• What the task requires
Report back the lines in this listing that carry the string "presidente".

• Records supplied

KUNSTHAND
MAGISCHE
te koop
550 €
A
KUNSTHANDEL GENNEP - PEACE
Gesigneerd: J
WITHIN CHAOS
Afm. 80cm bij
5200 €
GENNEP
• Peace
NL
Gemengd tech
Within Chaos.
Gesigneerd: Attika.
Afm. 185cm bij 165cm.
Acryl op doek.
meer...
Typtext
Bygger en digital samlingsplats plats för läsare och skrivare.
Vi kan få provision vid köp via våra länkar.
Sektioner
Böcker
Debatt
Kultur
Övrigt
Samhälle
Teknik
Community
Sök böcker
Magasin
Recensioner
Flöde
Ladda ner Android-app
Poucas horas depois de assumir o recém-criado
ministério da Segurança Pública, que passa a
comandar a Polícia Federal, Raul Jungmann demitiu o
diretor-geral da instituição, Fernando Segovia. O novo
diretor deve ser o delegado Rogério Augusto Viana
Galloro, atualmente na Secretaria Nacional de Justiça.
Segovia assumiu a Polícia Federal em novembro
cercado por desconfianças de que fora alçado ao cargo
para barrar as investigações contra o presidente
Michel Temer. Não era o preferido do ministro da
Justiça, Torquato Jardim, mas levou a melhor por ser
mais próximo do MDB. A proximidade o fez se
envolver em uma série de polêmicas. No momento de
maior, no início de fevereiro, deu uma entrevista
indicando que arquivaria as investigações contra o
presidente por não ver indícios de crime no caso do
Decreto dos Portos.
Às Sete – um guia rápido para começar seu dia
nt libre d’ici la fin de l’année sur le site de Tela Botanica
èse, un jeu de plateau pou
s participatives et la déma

• Exercise answer
para barrar as investigações contra o presidente
presidente por não ver indícios de crime no caso do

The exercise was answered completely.